■ JOB A ■
In the listing, copy out word for word every line starting with the one containing "Nutrition & minceur" and going on through the last line of the listing, leaving out any picture markers.

■ TEXT SECTION ■
I was born in London, England - in the district known as Paddington, to be precise. If you know of the Michael Bond's "Paddington the Bear" stories, you may prefer to believe that I was found on the platforms of Paddington Station together with a battered suitcase bearing a "Darkest Peru" sticker, and with a label reading "Please look after this bear" tied around my neck. The suitcase was of course filled with bears' favourite food, marmalade sandwiches.
I read mathematics and computer science at St. John's College, Cambridge. After a short stint working in the software industry in England, I moved to Sweden in 1982, and spent three years working for an English software company (on the premises of their Swedish client). Then in 1985 I moved to the Boston area to work for Raytheon Company in Marlborough, Massachusetts. Specializing in tracking and data association problems, I worked on air traffic control systems that Raytheon developed for the governments of Canada, Germany and Norway. I also worked on the Terminal Doppler Weather Radar (TDWR) system for the U.S. government's Federal Aviation Administration (FAA). TDWR is rumoured to be the only project in FAA history to be completed on time and under budget.

(Collected data)
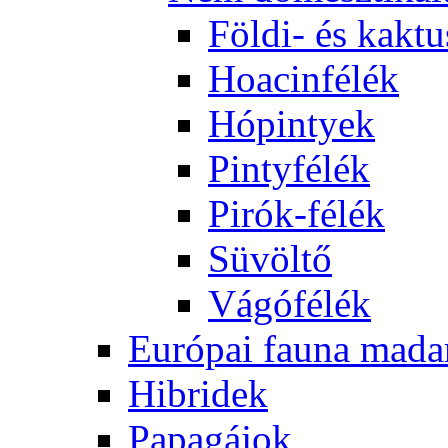
Földi- és kaktu
Hoacinfélék
Hópintyek
Pintyfélék
Pirók-félék
Süvöltő
Vágófélék
Európai fauna mada
Hibridek
Papagájok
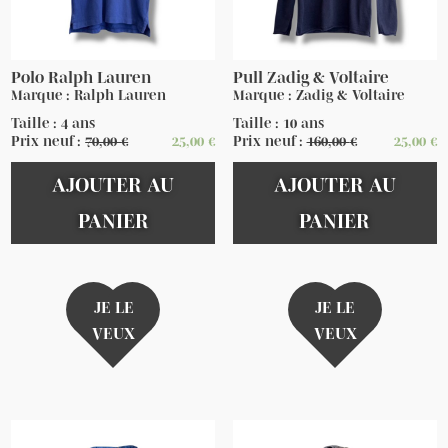
Polo Ralph Lauren
Pull Zadig & Voltaire
Marque : Ralph Lauren
Marque : Zadig & Voltaire
Taille : 4 ans
Taille : 10 ans
Prix neuf :
70,00
€
25,00
€
Prix neuf :
160,00
€
25,00
€
AJOUTER AU
AJOUTER AU
PANIER
PANIER
JE LE
JE LE
VEUX
VEUX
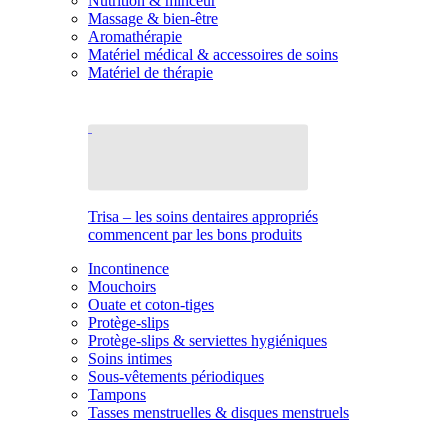
Nutrition & minceur
Massage & bien-être
Aromathérapie
Matériel médical & accessoires de soins
Matériel de thérapie
Trisa – les soins dentaires appropriés
commencent par les bons produits
Incontinence
Mouchoirs
Ouate et coton-tiges
Protège-slips
Protège-slips & serviettes hygiéniques
Soins intimes
Sous-vêtements périodiques
Tampons
Tasses menstruelles & disques menstruels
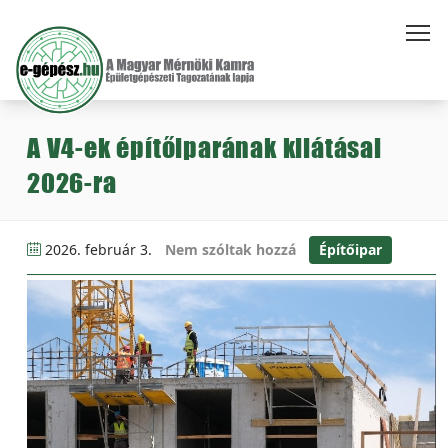
A V4-ek építőiparának kilátásai
2026-ra
2026. február 3.
Nem szóltak hozzá
Építőipar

■ JOB B ■
Pick up the autobiographical account of a career that runs from Cambridge to Raytheon and continue it from its final sentence.

■ FINAL ANSWER A ■
Nutrition & minceur
Massage & bien-être
Aromathérapie
Matériel médical & accessoires de soins
Matériel de thérapie
Trisa – les soins dentaires appropriés
commencent par les bons produits
Incontinence
Mouchoirs
Ouate et coton-tiges
Protège-slips
Protège-slips & serviettes hygiéniques
Soins intimes
Sous-vêtements périodiques
Tampons
Tasses menstruelles & disques menstruels
A V4-ek építőiparának kilátásai
2026-ra
2026. február 3.
Nem szóltak hozzá
Építőipar

■ FINAL ANSWER B ■
While working at Raytheon I started coursework at Boston University on a part-time basis, and commenced full-time Ph.D. research in the Department of Cognitive & Neural Systems in September 1993. My research specialization was neural networks for speech recognition. Click here for a description of my research.
I gained my Ph.D. in January 1996, and returned to Raytheon to work on implementing enhancements to the DERD-X air traffic control system developed by Raytheon for Deutsche Flugsicherung GmbH (DFS).
In October 1997 I became a self-employed Air Traffic Control systems consultant, based at the DFS's Test Center in Frankfurt, Germany, where I performed software maintenance and systems engineering work on Germany's air traffic control system (DERD-X, DERD-XL), implementing a series of mission-critical enhancements and improvements that enabled the system to remain in operation for several years beyond its originally-anticipated lifetime.
In Autumn 2003, after 21 years as an ex-pat, having lived and worked in three different countries, I decided it was time to return to the U.K., to be able to spend more time with friends and family among other things. Since May 2005 I've worked - with various breaks now-and-then - as a freelance consultant in the Speech Technology Group (STG) at Toshiba's Cambridge Research Laboratory, working initially on text normalization and later on dictionary and voice building processes for the ToSpeak multi-language text-to-speech (TTS) system. As of January 2009, I have just started a three-month break from that work.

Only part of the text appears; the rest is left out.